これからずっと、一緒に眠って起きて、ご飯食べて喧嘩して仲直りして、泣いたら笑いませんか
慣れとは怖いもので、私は彼と付き合った年数を着々と積み重ねていくと
隣の存在は居て当たり前なんて状態になってしまった。
好きなのは好きだし、空気みたいな存在。なければ、死んじゃう存在。
でも片思いの時ほどのときめきはない。
目が合えば小さく喜びの声を漏らしていたし、初めてキスをした時は心臓が跳ね上がってしまうんじゃないかと思うくらいにドキドキしたものだ。
だがしかし、今は彼をほったらかしにして私は雑誌を読んでいる。
ダメだとはわかっているんだけれどね。
「カヲルは私の事まだ好き?」
「まだ?」
「さらってしてるよね。(私を抱きもしないし……。)」
「僕はいつも名前を好きだと思っているよ。」
「はいはい。」
「真剣に聞いてほしいのだけれど……。」
彼のいつものさらりと言ってのける告白を私もいつものように受け流す。
彼は苦笑いを一つ漏らすと私の頬を両手で包んだ。
顔をそらすことは出来ない状況に私は意味もなくつばを飲み込む。
「僕は君と一緒に生きたいと思ってしまった。そうなってほしいと願ってしまったんだ。」
「カヲル……。」
「一生、僕の隣にいてほしい。健やかなるときも、病めるときも、喜びのときも、悲しみのときも、富めるときも、貧しいときも……、ずっと。」
「結婚式の誓いの言葉?」
「その通り。」
「でも私、すぐ怒るよ?」
「僕に非があるということだから僕が直せばいい。」
「ダラダラしちゃってる姿には幻滅しちゃうかもよ?」
「君の新しい一面が知れたということに喜びさえ感じるさ。」
「でも……、」
「名前。」
カヲルの顔が近くなり私は言葉を止めてギュッと目を瞑る。
軽く唇の先が何かにあたり、そして一度離れた後にもう一度、今度は少し強めに押し付けられる。
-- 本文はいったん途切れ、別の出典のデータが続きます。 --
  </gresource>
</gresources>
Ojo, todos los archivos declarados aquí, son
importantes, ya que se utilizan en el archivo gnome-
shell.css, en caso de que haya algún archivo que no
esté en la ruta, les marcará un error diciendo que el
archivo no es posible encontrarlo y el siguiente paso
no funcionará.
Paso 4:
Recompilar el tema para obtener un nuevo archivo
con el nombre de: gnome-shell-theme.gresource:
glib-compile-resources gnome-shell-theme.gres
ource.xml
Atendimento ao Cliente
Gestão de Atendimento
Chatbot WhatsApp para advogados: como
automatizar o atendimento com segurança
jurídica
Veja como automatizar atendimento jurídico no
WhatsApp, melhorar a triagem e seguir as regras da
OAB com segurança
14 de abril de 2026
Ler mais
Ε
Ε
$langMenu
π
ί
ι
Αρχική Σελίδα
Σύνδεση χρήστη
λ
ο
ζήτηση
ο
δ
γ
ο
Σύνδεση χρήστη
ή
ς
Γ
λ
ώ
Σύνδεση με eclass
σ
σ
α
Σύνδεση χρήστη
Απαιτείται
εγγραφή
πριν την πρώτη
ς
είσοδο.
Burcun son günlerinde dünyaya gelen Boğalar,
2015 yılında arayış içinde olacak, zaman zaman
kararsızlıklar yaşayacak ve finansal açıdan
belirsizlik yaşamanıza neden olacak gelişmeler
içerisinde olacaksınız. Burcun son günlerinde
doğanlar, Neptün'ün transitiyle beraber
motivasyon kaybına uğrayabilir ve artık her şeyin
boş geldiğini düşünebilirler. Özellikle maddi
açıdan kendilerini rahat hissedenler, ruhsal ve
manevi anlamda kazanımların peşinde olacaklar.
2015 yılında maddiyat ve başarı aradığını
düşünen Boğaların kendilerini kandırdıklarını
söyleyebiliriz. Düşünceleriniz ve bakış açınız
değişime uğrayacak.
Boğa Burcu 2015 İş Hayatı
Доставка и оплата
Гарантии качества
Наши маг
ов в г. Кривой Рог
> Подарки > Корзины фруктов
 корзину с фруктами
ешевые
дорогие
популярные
「僕は君が好きなんだ。だから、僕が18歳になったら家族になってほしい。」
カヲルの声が聞こえたので目を開けると頬を包んでいた手が私の左手に移動して持ち上げ、彼はそこに顔を近づけた。
なにをするんだろうとぼんやりと見ていたら真っ赤な舌を覗かせ私の左手の薬指をゆっくり舐め上げる。
小さく出そうになった声を喉の奥で押し殺していたけれど、カヲルはお構いなしに二度目も同じところをべロリと舐めた。
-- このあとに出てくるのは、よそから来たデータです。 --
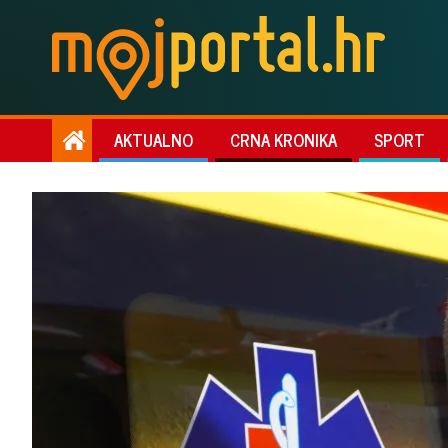
AKTUALNO
CRNA KRONIKA
SPORT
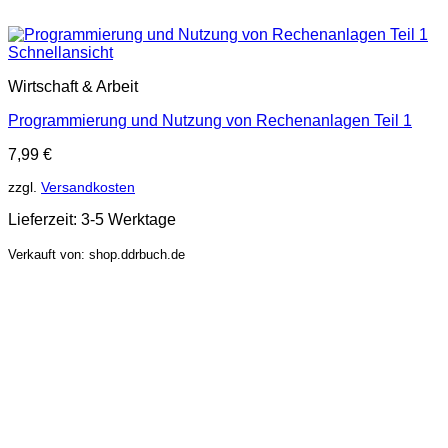
Schnellansicht
Wirtschaft & Arbeit
Programmierung und Nutzung von Rechenanlagen Teil 1
7,99
€
zzgl.
Versandkosten
Lieferzeit:
3-5 Werktage
Verkauft von: shop.ddrbuch.de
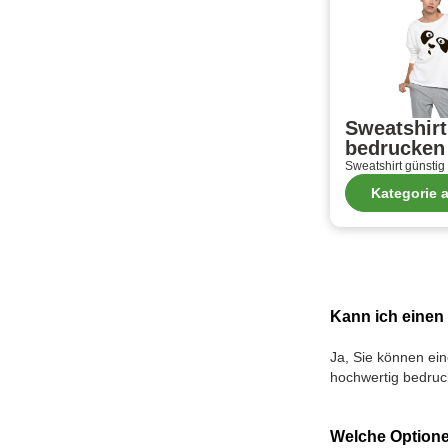
Sweatshirt
bedrucken
Sweatshirt günsti
Kategorie 
Kann ich einen
Ja, Sie können ein
hochwertig bedru
Welche Optione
そんなところ舐めたこともなく、ゾワゾワとした感覚が身体中を這い回る。
快感だと、思ってしまっているのだろうか。
「えっち。」
「する事がいつかくるだろうから、否定はしないけれどね。」
「ば、バカじゃないの!?」
「親バカならぬ、名前バカということかな?ふふ。」
「もういい!」
いつだってカヲルには口喧嘩では勝てないけれど、彼はこういうのもきっと嬉しさに変えているんだろうな。
……ホント私バカすぎる。
そう言っても笑うだけなんだろうな。
私、安心した場所は好きかもしれない。とおもって好きだと口にしたらカヲルはまたキスをしてきた。
三度目のキスはこれからの展開に少しだけドキドキした。